Open HAOCHENYE opened 4 years ago
The wh_offset_base enables smaller, more easily predicted logits for wh. Wh logits are more similar to hm logits using this method.
The loss values after weighting are balanced for wh and hm. TTFNet uses a different wh loss than centernet requiring a different loss re-weighting to keep the two losses in approximate balance.
g Thanks a lot! Now I understand why ttf using a larger hm_loss. But what's the meaning of "wh logits"? I think ttf just using a gaussian heatmap to choose the postive index of groud truth, and "wh" represents the ltrb of the bbox. Do you mean that the "wh" with a factor "wh_offset_base" can make ttf converge more easyily?
Logits refer to the feature maps fed into the final activation functions.
Wh logits --> relu --> wh_offset_base --> wh prediction
Hm logits --> sigmoid --> hm prediction
The sigmoid curve yields most of its error with values greater than -5 for 0 targets and less than 5 for 1 targets so -5 to 5 is the typical interval the logits will fall into.

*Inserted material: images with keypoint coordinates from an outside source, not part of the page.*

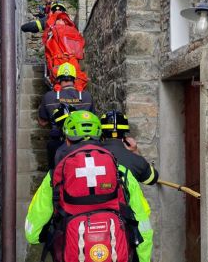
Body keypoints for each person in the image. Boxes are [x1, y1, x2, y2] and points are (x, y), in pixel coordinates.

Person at [25, 111, 153, 262]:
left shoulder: (55, 176)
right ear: (100, 137)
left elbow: (32, 233)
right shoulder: (121, 172)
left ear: (67, 140)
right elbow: (143, 226)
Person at [38, 62, 93, 169]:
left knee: (56, 174)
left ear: (58, 79)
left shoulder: (49, 97)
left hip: (58, 143)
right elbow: (92, 117)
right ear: (75, 79)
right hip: (85, 143)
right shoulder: (87, 97)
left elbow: (42, 122)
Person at [100, 110, 159, 185]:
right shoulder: (136, 160)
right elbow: (152, 178)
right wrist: (135, 151)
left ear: (101, 134)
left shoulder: (90, 156)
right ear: (124, 136)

TTFNet predicts the wh offsets at 512 x 512 image scale directly using relu as the activation function. E.g. a 142 length offset would require a logit of 142 . Using a wh_offset_base of 16 reduces the 142 logit to 8.9. Maintaining similar magnitude for both hm and wh logits will ease convergence.
Thanks for your patience!
It seems that the model will converge much more slower if wh_offset_base =1, especially the wh_loss. Besides, compared with centernet, the loss weight of wh_loss is much more larger than hm_loss(centernet: wh_loss_weight=0.1, hm_loss=1),why?